I have a users collection and an accounts collection (simplified below)
db.users.insertMany([{
'_id': ObjectId('64595cf18ee18d1695940b70'),
'name': 'Link',
}, {
'_id': ObjectId('64595cf18ee18d1695940b71'),
'name': 'Navi',
}, {
'_id': ObjectId('64595cf18ee18d1695940b72'),
'name': 'Zelda',
}]);
db.accounts.insertMany([{
'_id': ObjectId('64595cf18ee18d1695940b80'),
'name': 'Ocarina of Time',
'users' : [
ObjectId('64595cf18ee18d1695940b70'),
ObjectId('64595cf18ee18d1695940b71'),
ObjectId('64595cf18ee18d1695940b72'),
]
}]);
db.accounts.createIndex({'users': 1});
account.users
is an array of all the users belonging to that account and a user can belong to multiple accounts. There is an index on the account.users field.
I need to get all the user records for a specific account.

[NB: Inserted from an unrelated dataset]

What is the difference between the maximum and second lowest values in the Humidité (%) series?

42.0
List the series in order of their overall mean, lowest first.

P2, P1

I have the account object, so I can query by account.users
like so:
let users_array = account.users;
db.users.find({_id: {$in: users_array}});
explain()
of previous query:
{
"queryPlanner" : {
"plannerVersion" : 1,
"namespace" : "mydb.users",
"winningPlan" : {
"stage" : "COLLSCAN"
}
},
"serverInfo" : {
"version" : "4.0.0"
},
"ok" : 1,
"operationTime" : Timestamp(1683606175, 1)
}
With 6K users in the database and almost all of them belonging to one account, the above query takes 8225 ms which seems terribly slow to me.

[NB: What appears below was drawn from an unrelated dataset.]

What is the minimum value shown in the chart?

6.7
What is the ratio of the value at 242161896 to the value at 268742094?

I am trying to reduce the time it takes to get the users by account.
I have tried using an aggregation pipeline like this using the account id:
db.users.aggregate([
{
$lookup: {
localField: '_id',
from: 'accounts',
foreignField: 'users',
as: 'account',
},
}, {
$match: { 'account._id': ObjectId("64595cf18ee18d1695940b80") },
}, {
$project: { name: 1 },
}
], {allowDiskUse: true});
This takes longer to run: 12278 ms.
explain
of previous query:
{
"queryPlanner" : {
"plannerVersion" : 1,
"namespace" : "mydb.users",
"winningPlan" : {
"stage" : "SUBSCAN",
"inputStage" : {
"stage" : "SORT_AGGREGATE",
"inputStage" : {
"stage" : "SORT",
"inputStage" : {
"stage" : "NESTED_LOOP_LOOKUP",
"inputStages" : [
{
"stage" : "PROJECTION",
"inputStage" : {
"stage" : "COLLSCAN"
}
},
{
"stage" : "FETCH",
"inputStage" : {
"stage" : "COLLSCAN"
}
}
]
}
}
}
}
},
"serverInfo" : {
"version" : "4.0.0"
},
"ok" : 1,
"operationTime" : Timestamp(1683606343, 1)
}
I also tried aggregating from the account to the users:
db.accounts.aggregate([
{ $match: { '_id': ObjectId("64595cf18ee18d1695940b80") } },
{
$lookup: {
localField: 'users',
from: 'users',
foreignField: '_id',
as: 'users',
},
},
{ $unwind: "$users" },
{
$replaceRoot: { newRoot: '$users' }
}
], {allowDiskUse: true});
This also takes longer: 11550 ms.
explain()
of previous query:
{
"queryPlanner" : {
"plannerVersion" : 1,
"namespace" : "mydb.accounts",
"winningPlan" : {
"stage" : "SUBSCAN",
"inputStage" : {
"stage" : "PROJECTION",
"inputStage" : {
"stage" : "HASH_AGGREGATE",
"inputStage" : {
"stage" : "NESTED_LOOP_LOOKUP",
"inputStages" : [
{
"stage" : "PROJECTION",
"inputStage" : {
"stage" : "FETCH",
"inputStage" : {
"stage" : "IXSCAN",
"indexName" : "_id_"
}
}
},
{
"stage" : "IXSCAN",
"indexName" : "_id_",
"direction" : "forward"
}
]
}
}
}
}
},
"serverInfo" : {
"version" : "4.0.0"
},
"ok" : 1,
"operationTime" : Timestamp(1683606261, 1)
}
When I use explain
on these aggregation queries, neither of them uses the asset.users
index.
How can I query this data mode quickly? What can I change to take advantage of the indexed field?